The paradox here, of course, is that these shows need you to watch them in order to get that second, stronger season, and we can't only leave it to hearty TV critics to stick with shows and eventually let us know when it's actually worth watching them. And TV shows, let's face it, are not that big a commitment. You're probably going to be at home and in front of your television on a Tuesday night, so why not check out Trophy Wife (that's the Malin Akerman one). Network TV is free, in your house, and bound to be at least a little entertaining; network executives are counting on you seeing a show with an actor you like (welcome back, Sean Hayes!) and sticking with them even if the early results aren't so promising. After all, what else do you have to watch?
But the way we watch television is changing rapidly, and the same people that NBC and ABC are hoping will tune into their gangly new shows are the ones who spent the summer binge-watching Orange is the New Black or catching up on Parks & Recreation. (And many of them, like me, are in that lucrative 18-49 demographic so appealing to advertisers, but so famously fickle for tuning in every week). Why wouldn't we just set the DVR pass for the full season, leave it alone for a few weeks, and then catch up on a random Sunday if people tell us the show improved? It's no longer a matter of flipping channels to find something that catches your attention, but finding something that catches your attention or else turning off the TV entirely and pulling up something on Netflix, Hulu, iTunes or from your own terribly crowded DVR. After all, nobody's paying you to follow Dads through its awkward period, right?

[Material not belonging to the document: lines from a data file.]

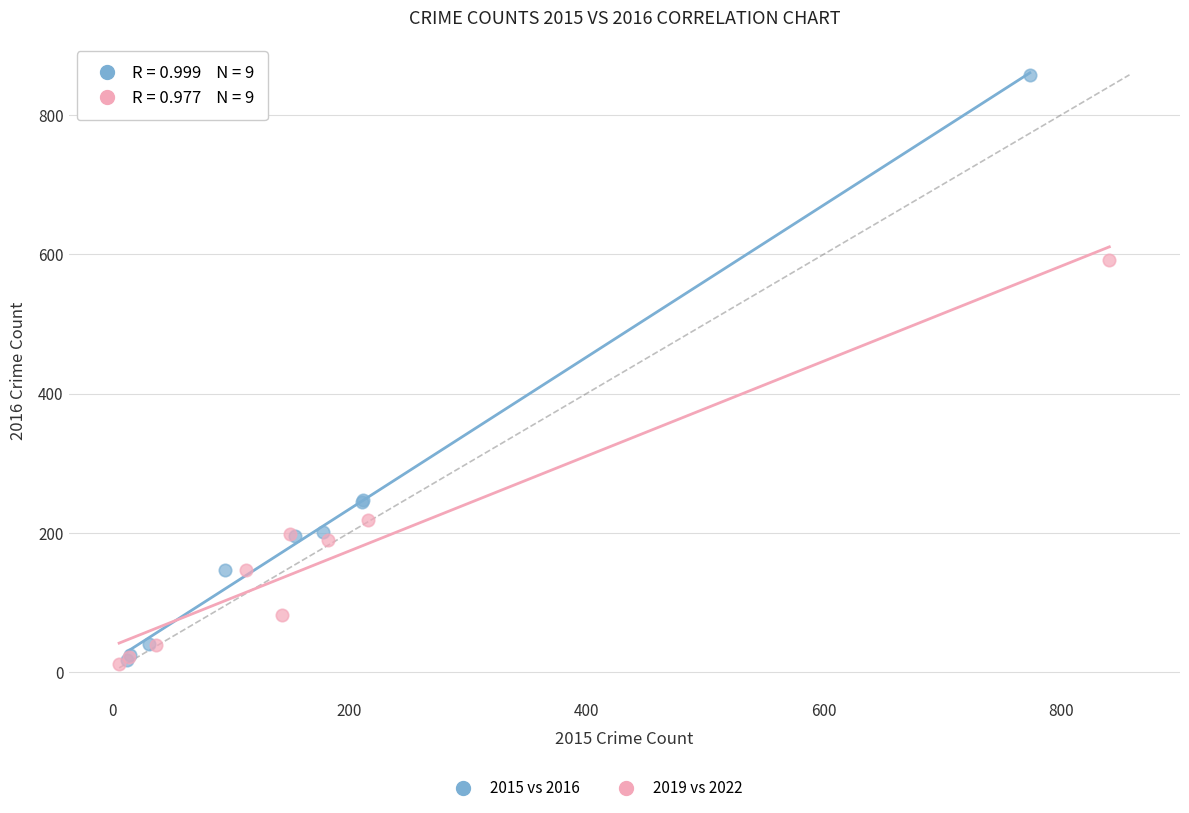

Which series has the largest Y range (max minus min)?

2015 vs 2016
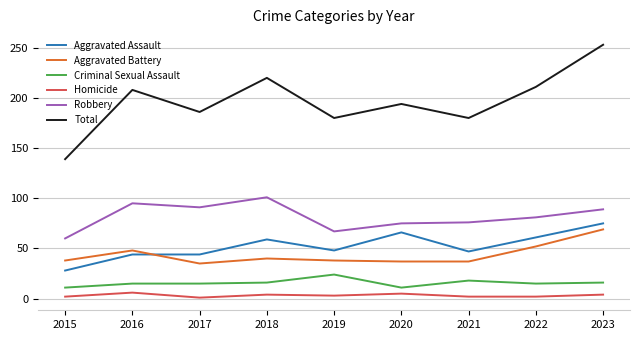

At 2021, list the series in order from largest to smallest.

Total, Robbery, Aggravated Assault, Aggravated Battery, Criminal Sexual Assault, Homicide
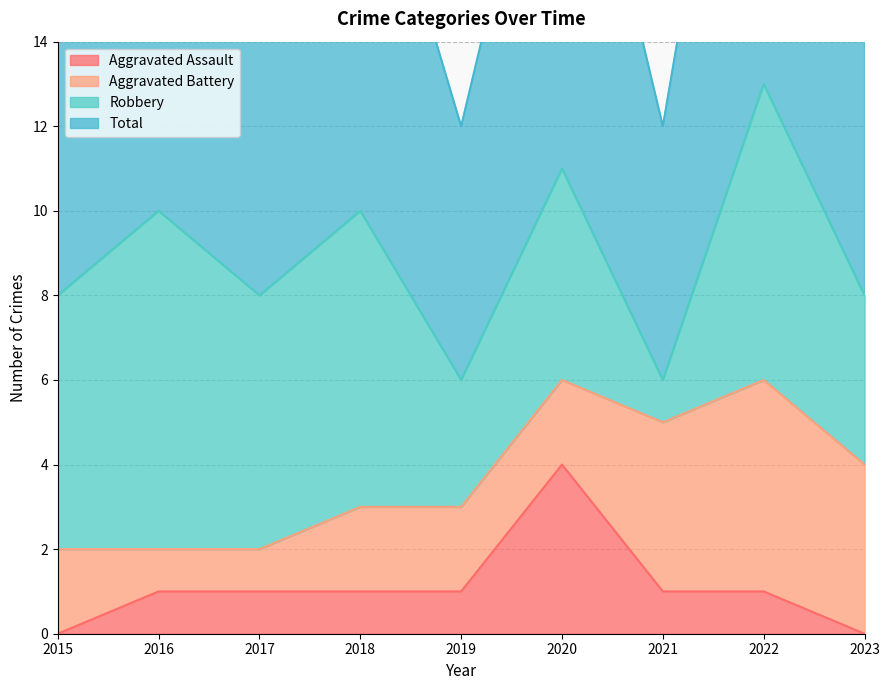

True or false: Aggravated Assault has a value of 0 at 2015.

True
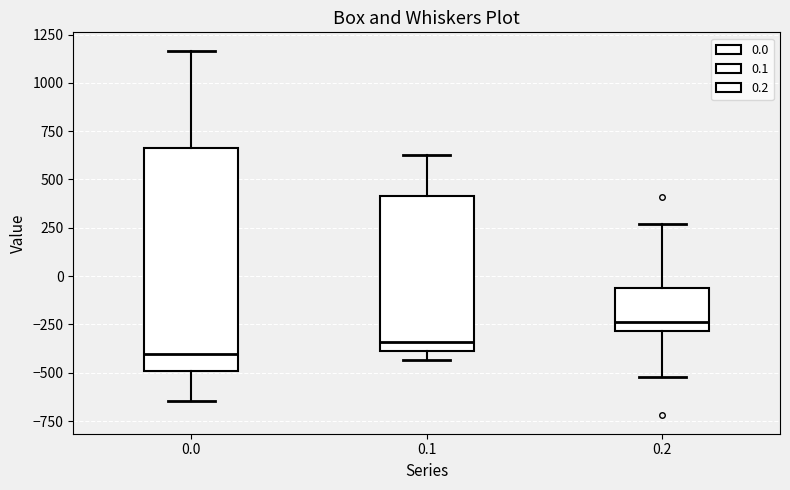

Which box has the highest median line?

0.2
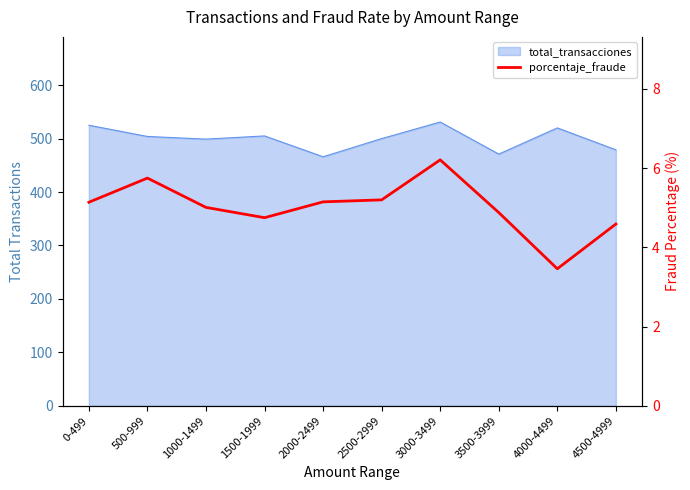

True or false: the data shows 7.7 at 1000-1499.

False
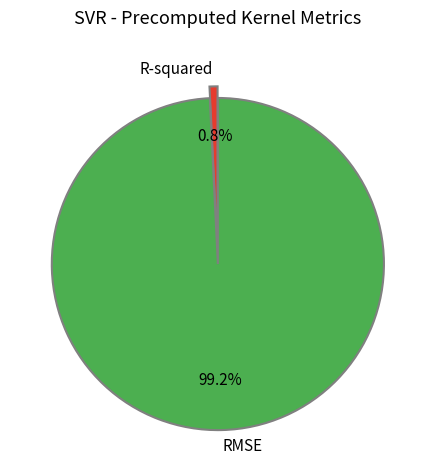

What is the smallest slice in the pie chart?

R-squared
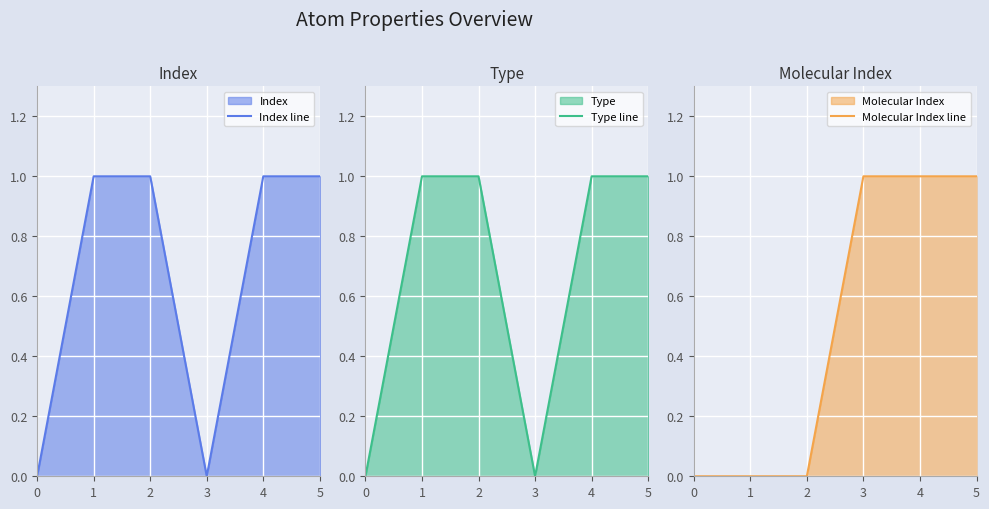

Which series has the widest spread of values?

Index line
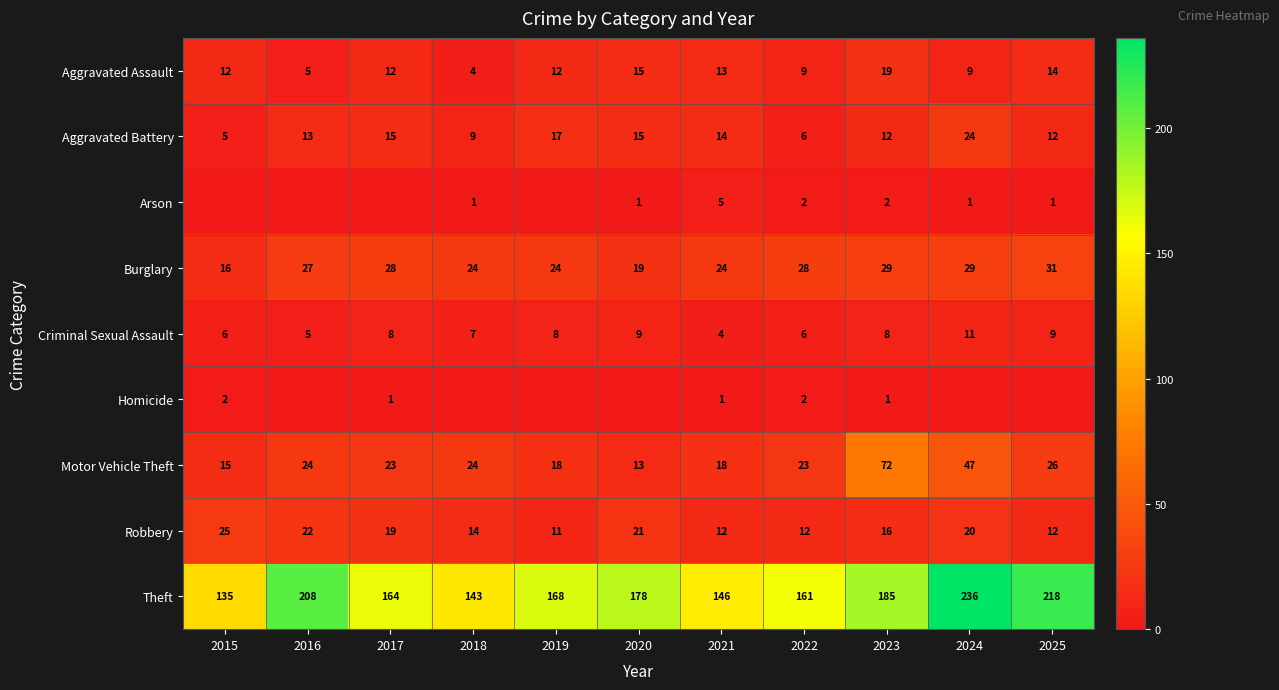

At which label does Aggravated Assault reach its minimum?

2018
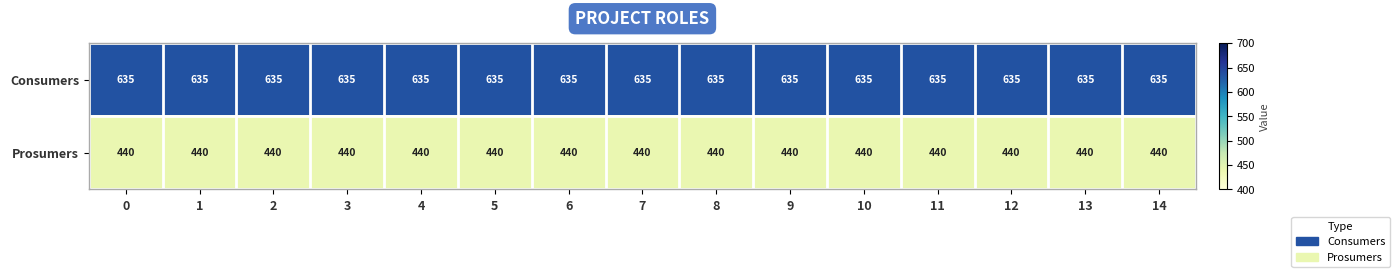

At how many categories does at least one series exceed 549?

15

The only reason to watch a comedy through a rough start is out of loyalty for something on that show, and that's a really tenuous draw for multi-million dollar series to rely on. I'm sticking with Brooklyn Nine-Nine because the pilot made me laugh a few times and because I'll follow Parks & Recreation veteran Mike Schur (who also created this one) anywhere. But I can't be the only viewer lingering in the shallow end before willingly diving in after most of the other new offerings-- and that hesitation ought to have most networks in a panic as a new, bloody fall premiere season begins.